Peter Marlowe glanced at the King sharply to see if it was meant as a joke, to tell him the price, just like that, but he saw only happiness and evident pride. Extraordinary, he thought, to say such a thing to a stranger.
"It's very comfortable," he said, covering his embarrassment.
"I'm going to fix chow. You like to join me?"
"I've just had lunch," Peter Marlowe said carefully.
"You could probably use some more. Like an egg?"
Now Peter Marlowe could no longer conceal his amazement, and his eyes widened. The King smiled and felt that it had been worthwhile to invite him to eat to get a reaction like that. He knelt down beside his black box and carefully unlocked it.
Peter Marlowe stared down at the contents, stunned. Half a dozen eggs, sacks of coffee beans. Glass jars of gula malacca, the delicious toffee-sugar of the Orient. Bananas. At least a pound of Java tobacco. Ten or eleven packs of Kooas. A glass jar full of rice. Another with katchang idju beans. Oil. Many delicacies in banana leaves. He had not seen treasure in such quantity for years.
The King took out the oil and two eggs and relocked the box. When he glanced back at Peter Marlowe, he saw that the eyes were once more guarded, the face composed.
"How you like your egg? Fried?"
"Well, it seems a little unfair to accept." It was difficult for Peter Marlowe to speak. "I mean, you don't go offering eggs, just like that."
The King smiled. It was a good smile and warmed Peter Marlowe. "Think nothing of it. Put it down to 'hands across the sea' lend-lease."
A flicker of annoyance crossed the Englishman's face and his jaw muscles hardened.

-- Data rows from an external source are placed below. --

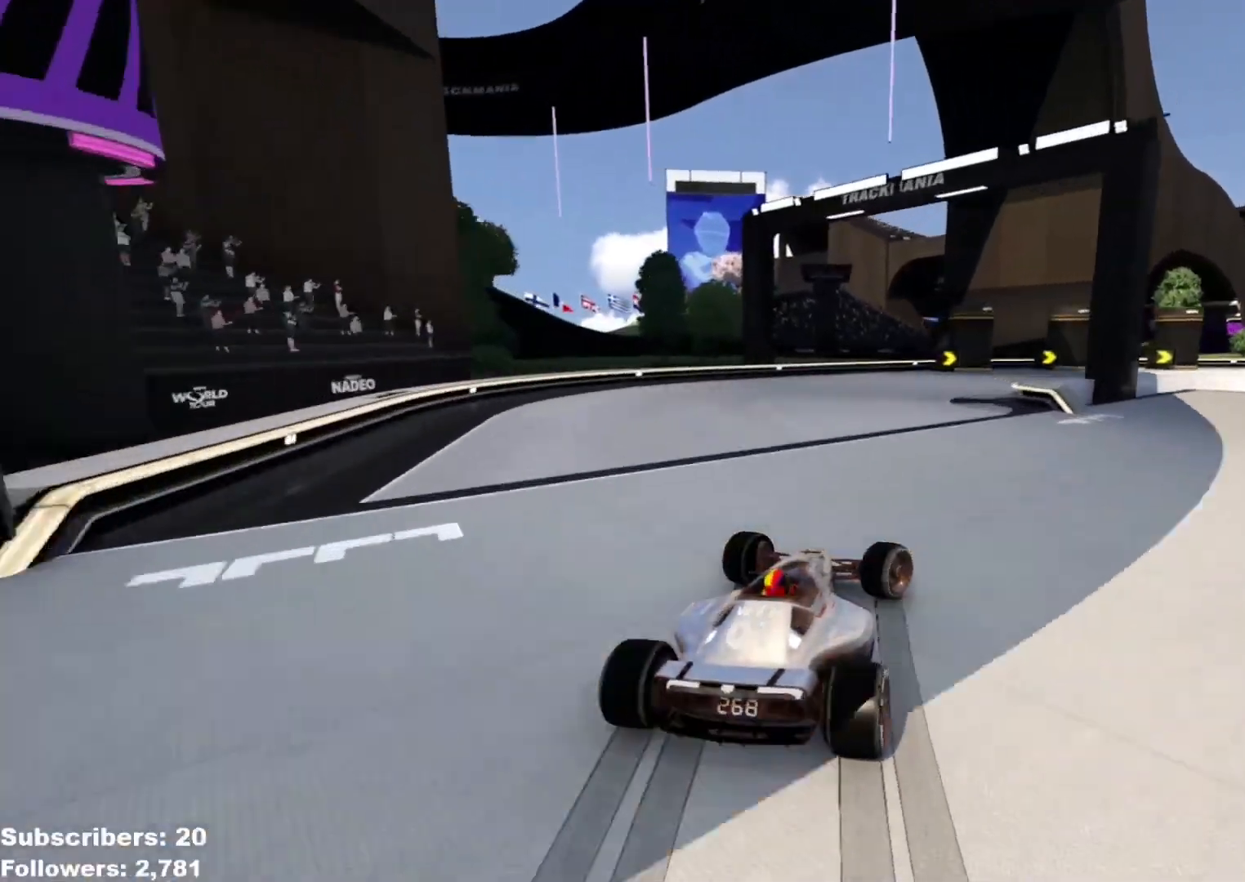
{"keys": ["right", "up"], "events": [[300, "right", "up"], [317, "right", "down"]]}
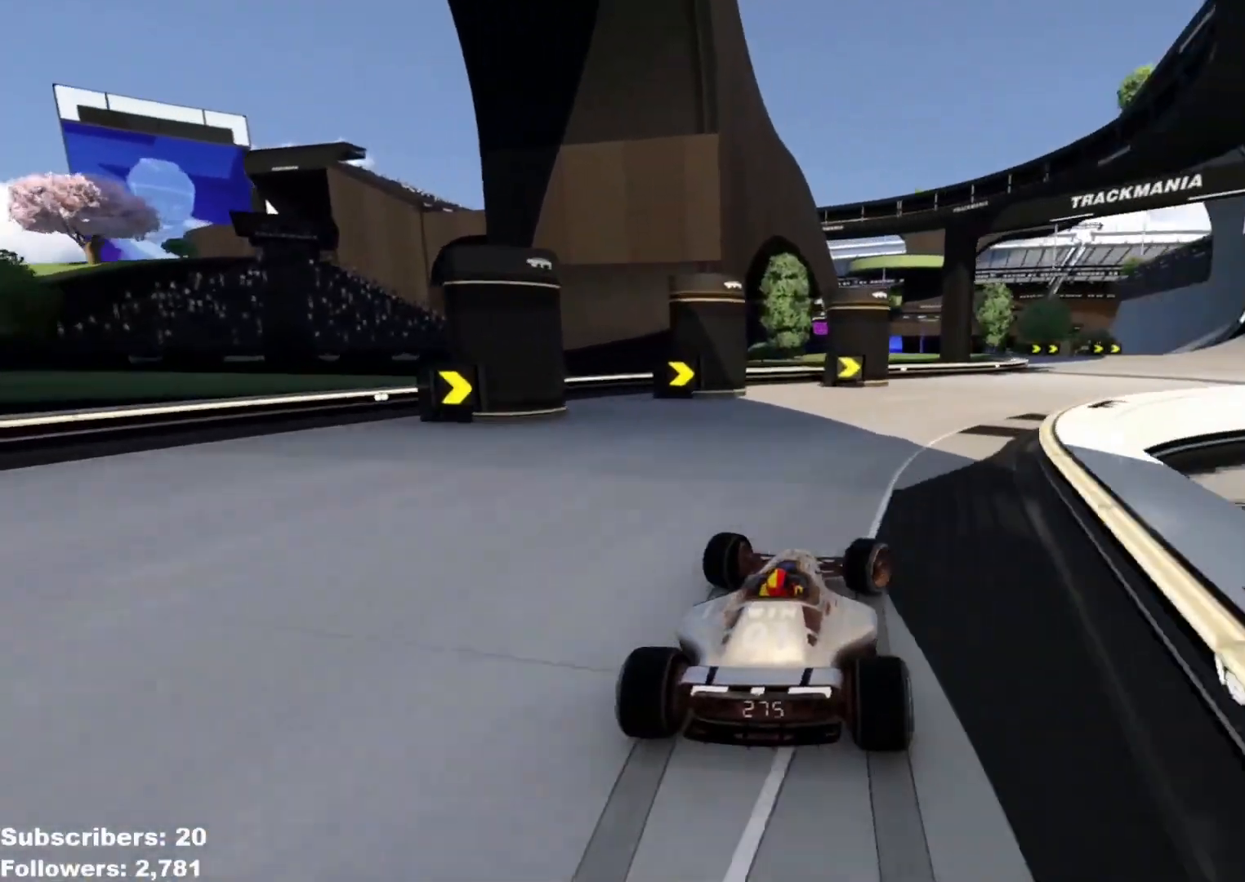
{"keys": ["right", "up"], "events": [[367, "right", "up"], [434, "right", "down"]]}
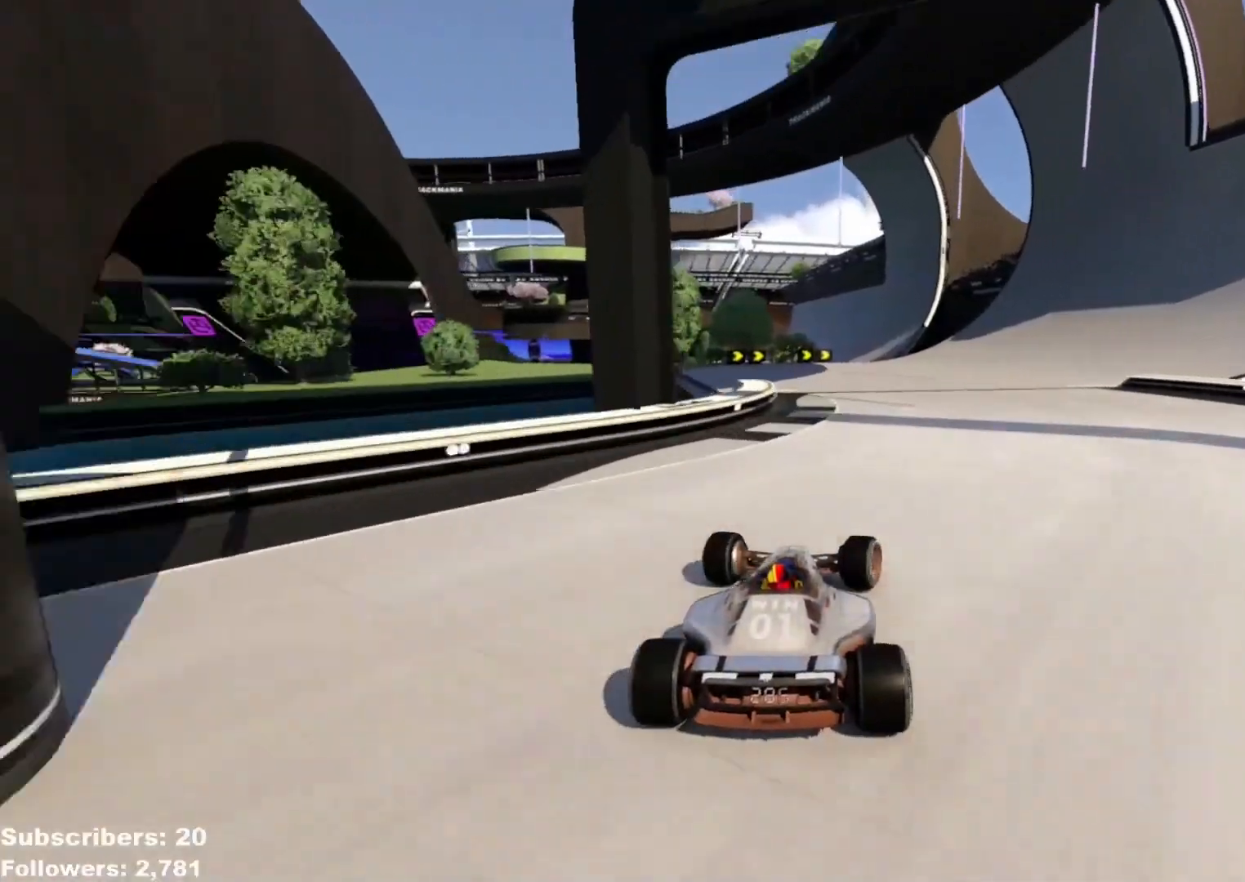
{"keys": ["left", "up"], "events": [[33, "right", "up"], [83, "right", "down"], [183, "right", "up"], [500, "left", "down"]]}
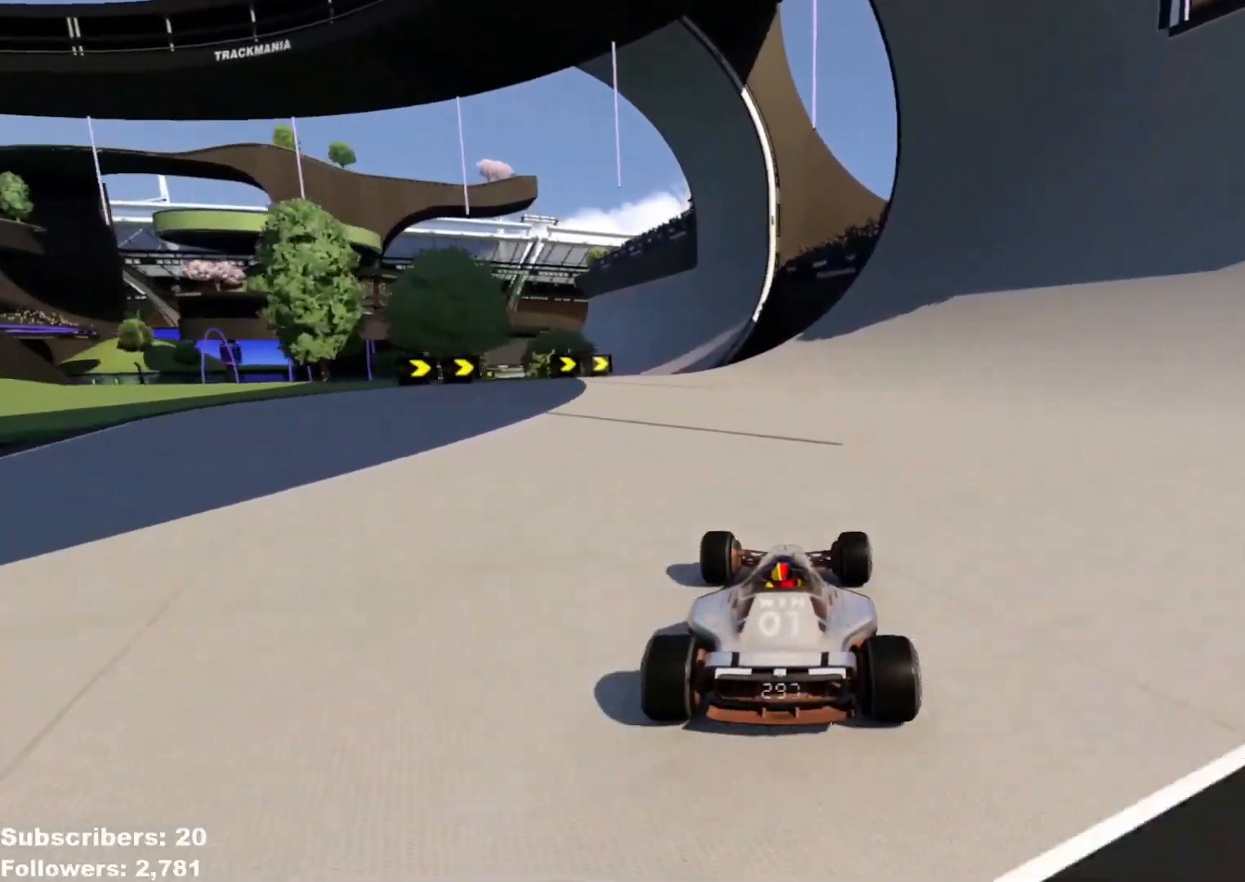
{"keys": ["up"], "events": [[84, "left", "up"], [367, "left", "down"], [501, "left", "up"]]}
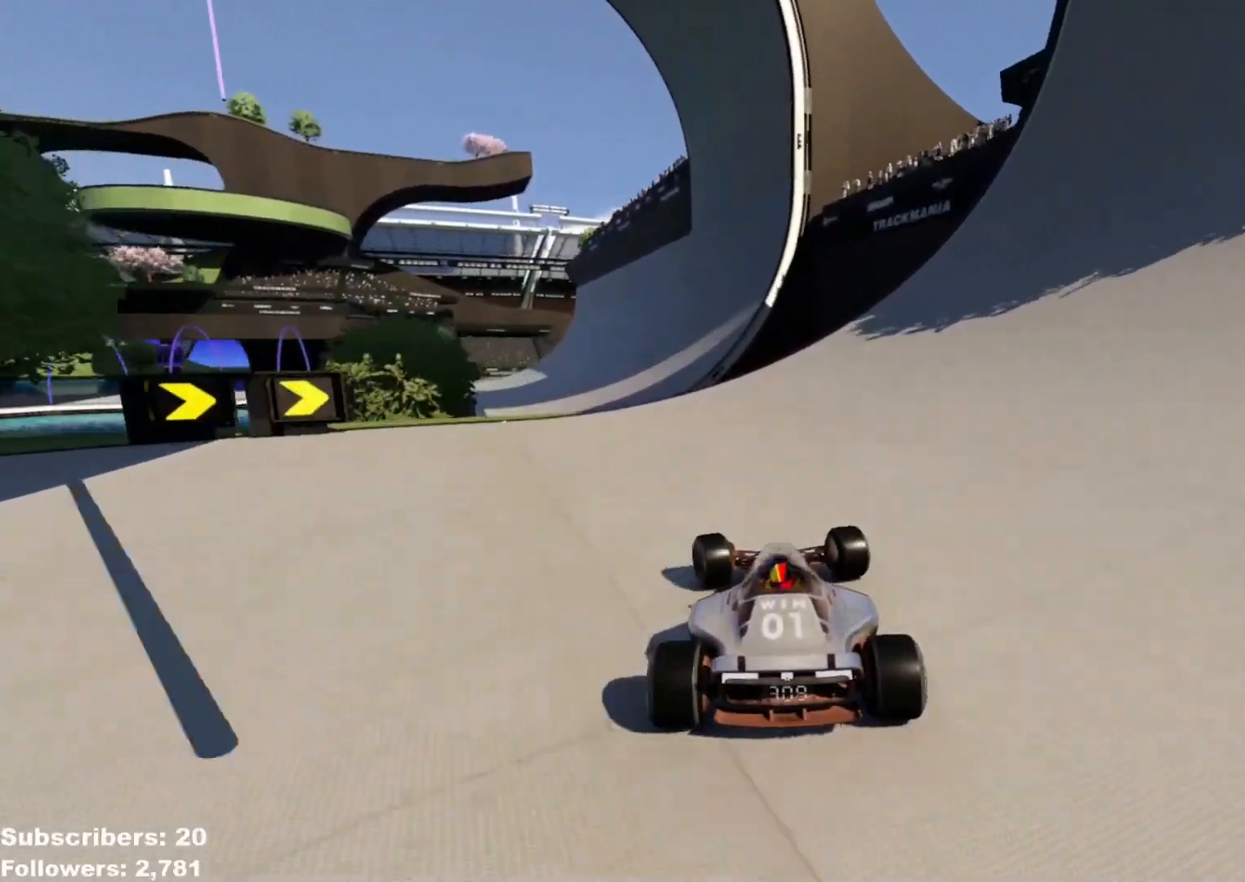
{"keys": ["down", "left", "up"], "events": [[16, "left", "down"], [133, "left", "up"], [183, "left", "down"], [467, "down", "down"]]}
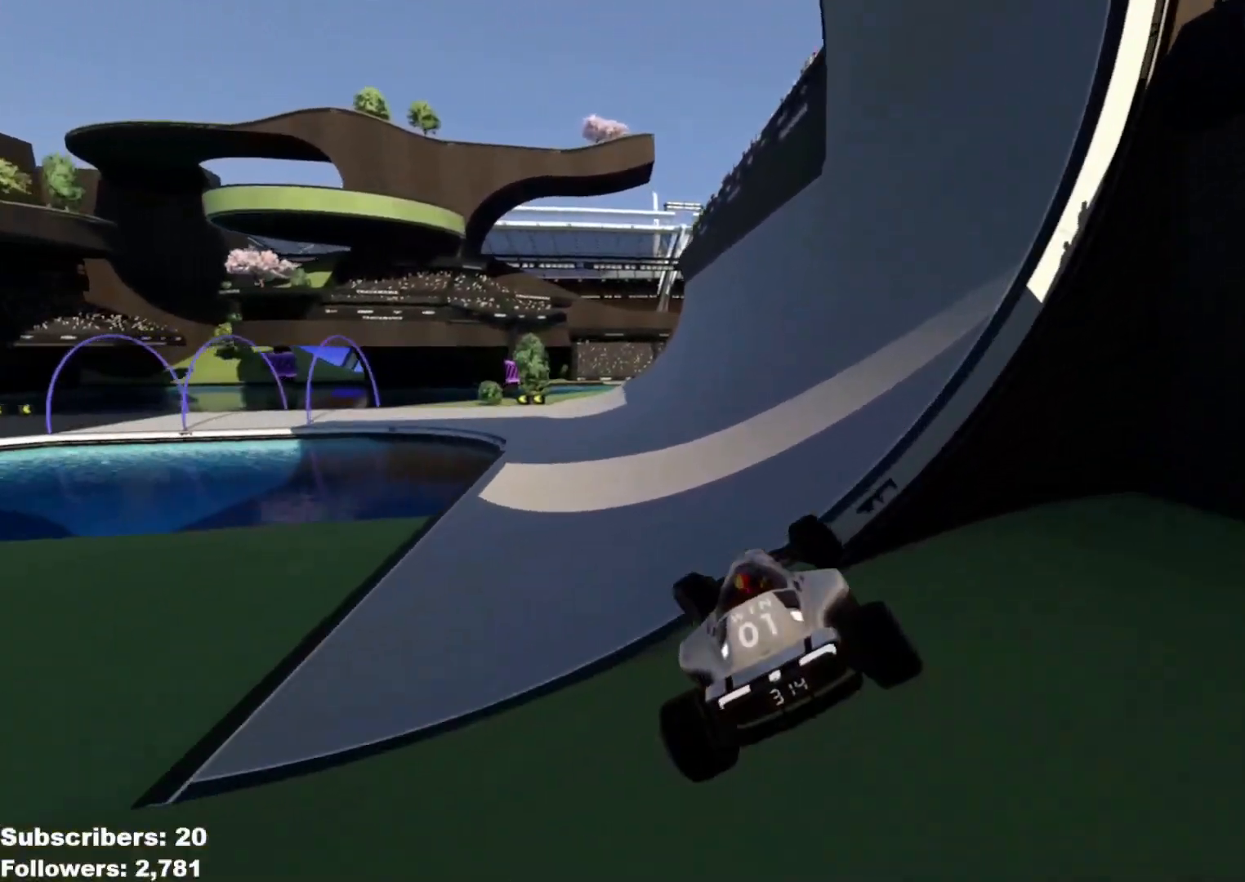
{"keys": ["left", "up"], "events": [[67, "down", "up"]]}
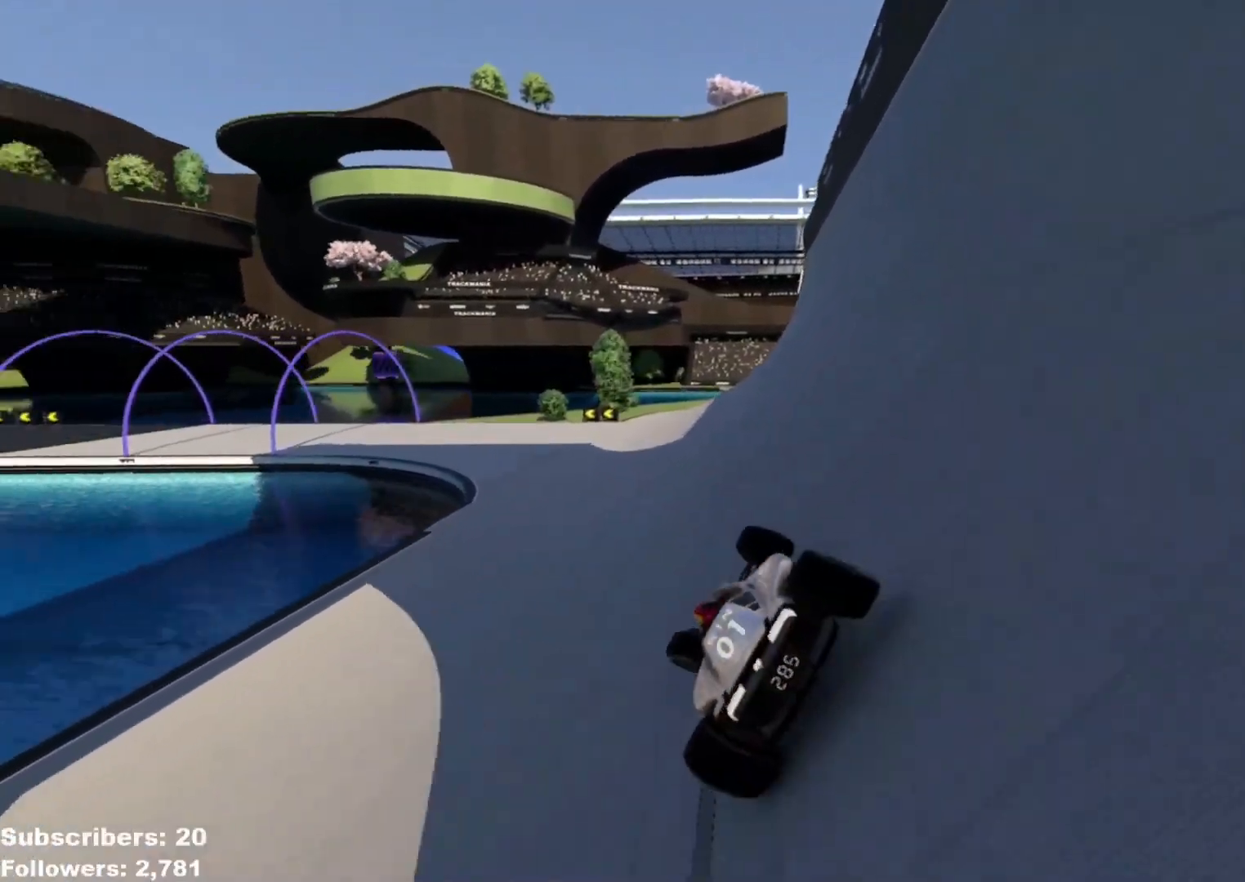
{"keys": ["left", "up"], "events": []}
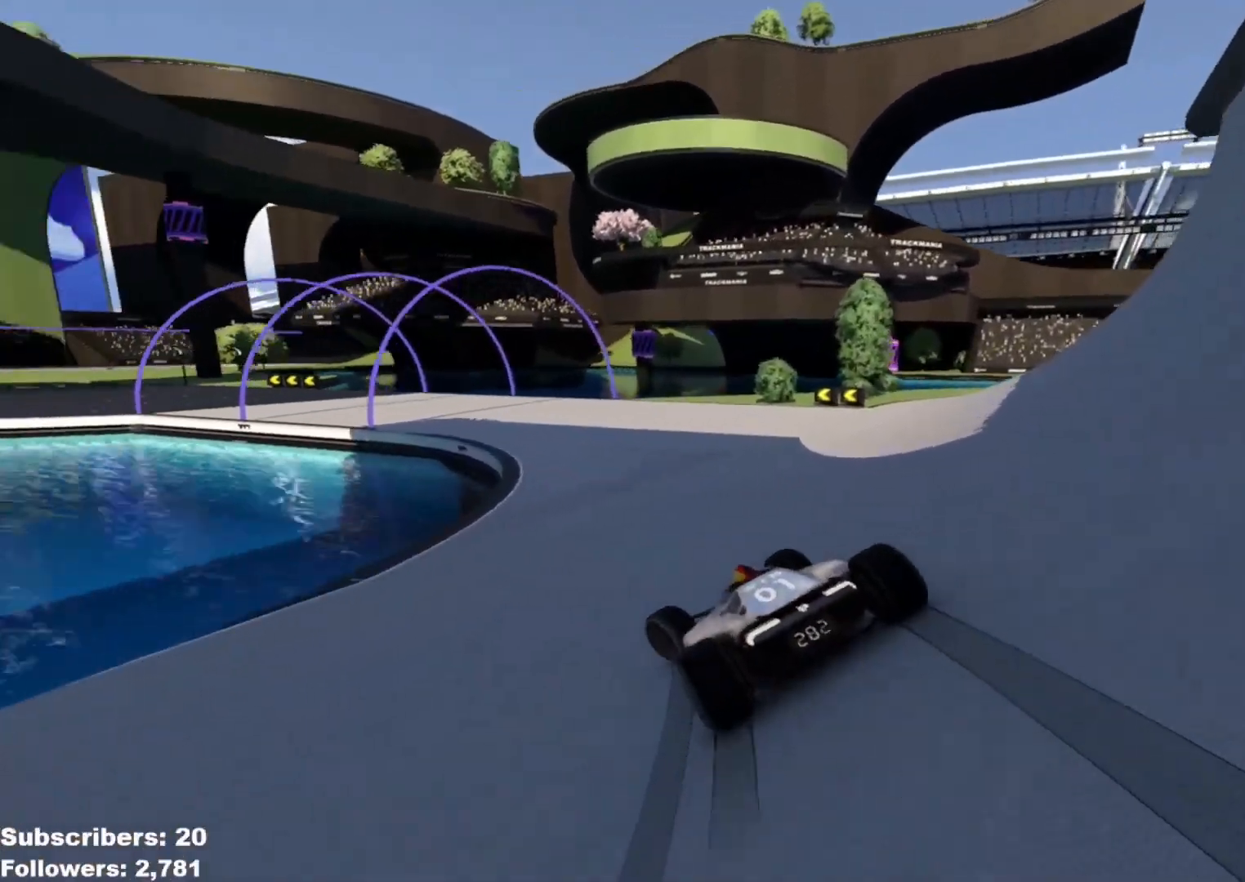
{"keys": ["left", "up"], "events": [[67, "down", "down"], [84, "down", "up"], [401, "left", "up"], [451, "left", "down"]]}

"What's the matter?" the King asked abruptly.
After a pause Peter Marlowe said, "Nothing." He looked at the egg. He wasn't due an egg for six days. "If you're sure I won't be putting you out, I'd like it fried."
"Coming up," the King said. He knew he had made a mistake somewhere, for the annoyance was real. Foreigners are weird, he thought. Never can tell how they're going to react. He lifted his electric stove onto the table and plugged it into the electric socket. "Neat, huh?' he said pleasantly.
"Yes."
"Max wired it for me," he said, nodding down the hut.
Peter Marlowe followed his glance.
Max looked up, feeling eyes on him. "You want something?"
"No," the King said. "Just telling him how you wired the hot plate."
"Oh! It working all right?"
"Sure."
Peter Marlowe got up and leaned out of the window, calling out in Malay.
"I beg thee do not wait. I will see thee again tomorrow, Suliman."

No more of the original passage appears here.